The CPI index jumped 0.6 percent month on month in October, outpacing the 0.3 percent monthly increase that analysts polled by Reuters had forecast.
This follows another unexpectedly high 0.8 percent rise in September, a 0.2 percent increase in August and a flat reading in July.
“You’re starting to have inflation that’s more in line with the economy’s reduced output gaps ... it better reflects the cyclical situation of the Chilean economy,” said Alejandro Puente, chief economist at BBVA in Santiago.
“Looking forward, we clearly see more inflationary pressures, but with a lot of volatility in the short term,” he added.
Finance Minister Felipe Larrain has often emphasized that Chile’s robust economic growth, seen at around 5 percent this year, is coupled with moderate inflation.

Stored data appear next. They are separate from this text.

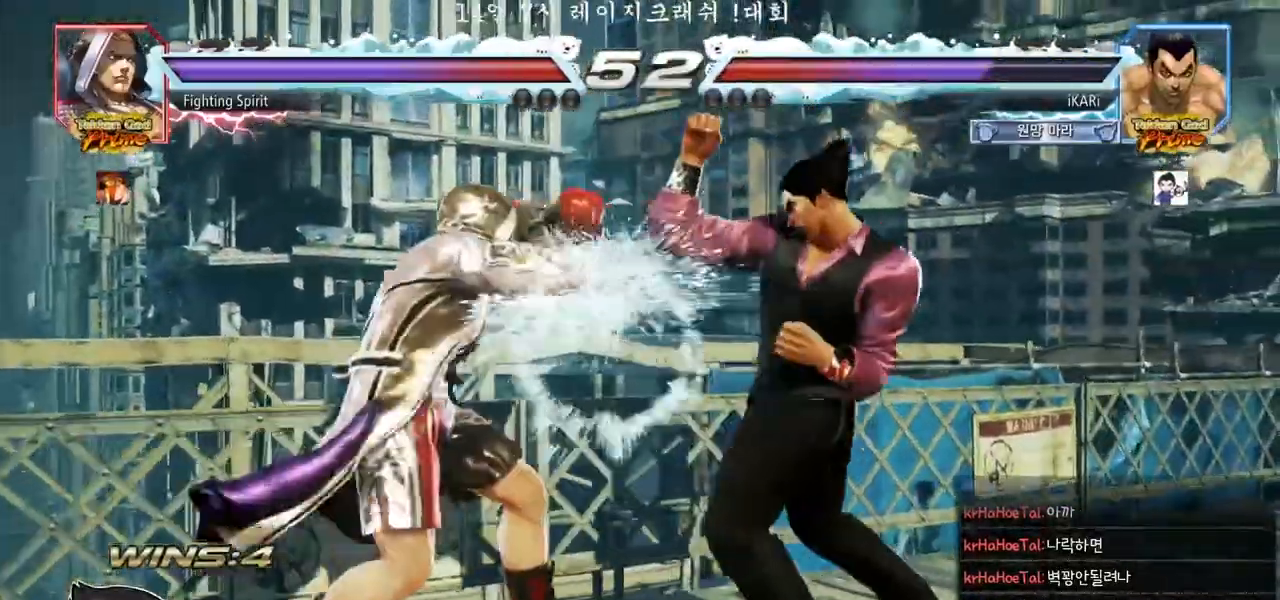
{"dt_ms": 500, "buttons": [], "left_stick": "right", "events": [[117, "left_stick", "right"]]}
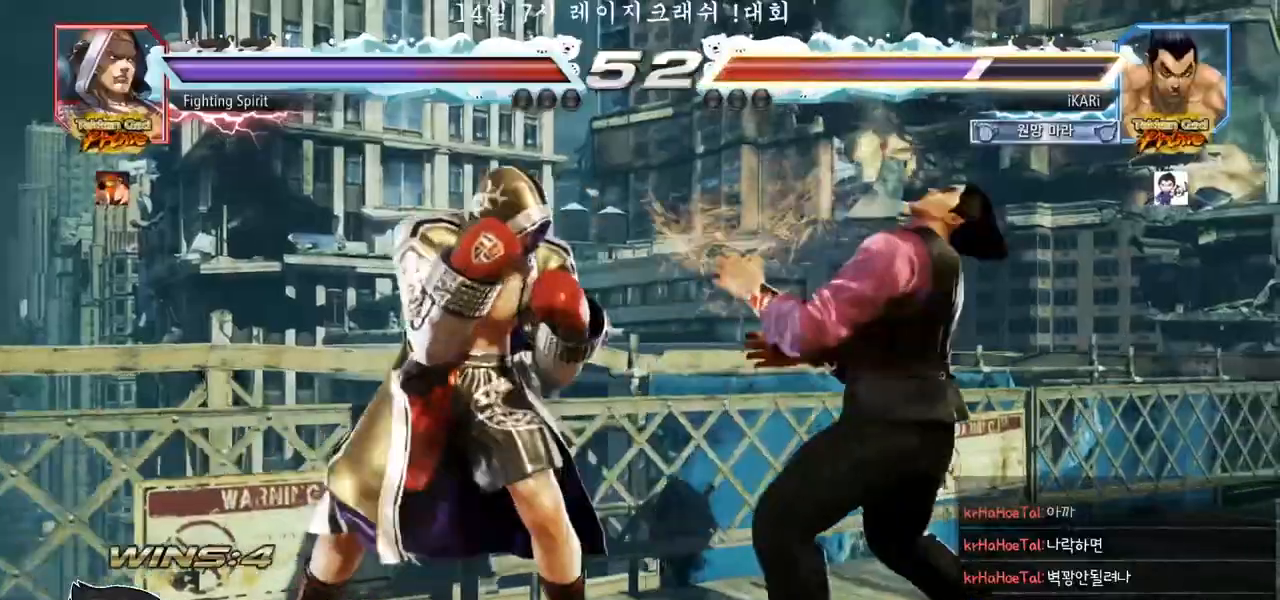
{"dt_ms": 500, "buttons": ["TRIANGLE"], "left_stick": "right", "events": [[83, "SQUARE", "down"], [117, "SQUARE", "up"], [200, "TRIANGLE", "down"], [233, "TRIANGLE", "up"], [283, "TRIANGLE", "down"], [333, "TRIANGLE", "up"], [367, "TRIANGLE", "down"], [417, "TRIANGLE", "up"], [467, "TRIANGLE", "down"]]}
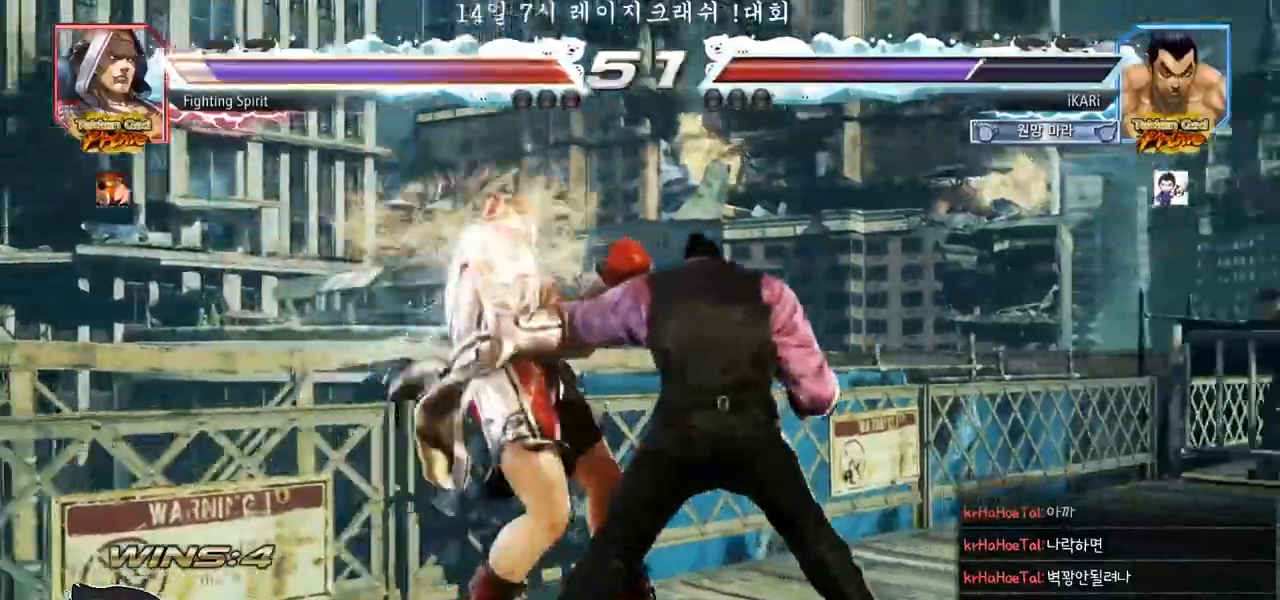
{"dt_ms": 500, "buttons": [], "left_stick": "center", "events": [[17, "TRIANGLE", "up"], [67, "TRIANGLE", "down"], [117, "TRIANGLE", "up"], [167, "TRIANGLE", "down"], [217, "TRIANGLE", "up"], [267, "TRIANGLE", "down"], [367, "TRIANGLE", "up"], [383, "left_stick", "center"]]}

Chile’s small, export-dependent economy has been expanding at a brisk pace despite slowing demand from top trade partner China and fallout from the euro zone’s ongoing fiscal crisis, helped by firm domestic demand, a tight labor market and relatively healthy prices for main export copper.
The minutes of the central bank’s latest monetary policy meeting, released on Tuesday, highlighted “the strength of domestic demand, and in particular consumption.”
Core inflation was 0.2 percent month on month in October, and inflation in the 12 months to October was 2.9 percent.
It was the fifth month in a row that annual inflation remained below the midpoint of the central bank’s 3.0 percent policy horizon inflation target.
The central bank held its key interest rate steady at 5.0 percent as expected for a ninth consecutive month in October, as the buoyant domestic economy helped keep external risks at bay.
The key interest rate is seen staying at 5.0 percent in November and in the next three, six, 12 and 24 months, the bank’s fortnightly poll of traders showed late last month.
BBVA’s Puente also sees the central bank holding the key interest rate at 5.0 percent through the end of 2013, though he added there’s a slight risk of a rate hike before that.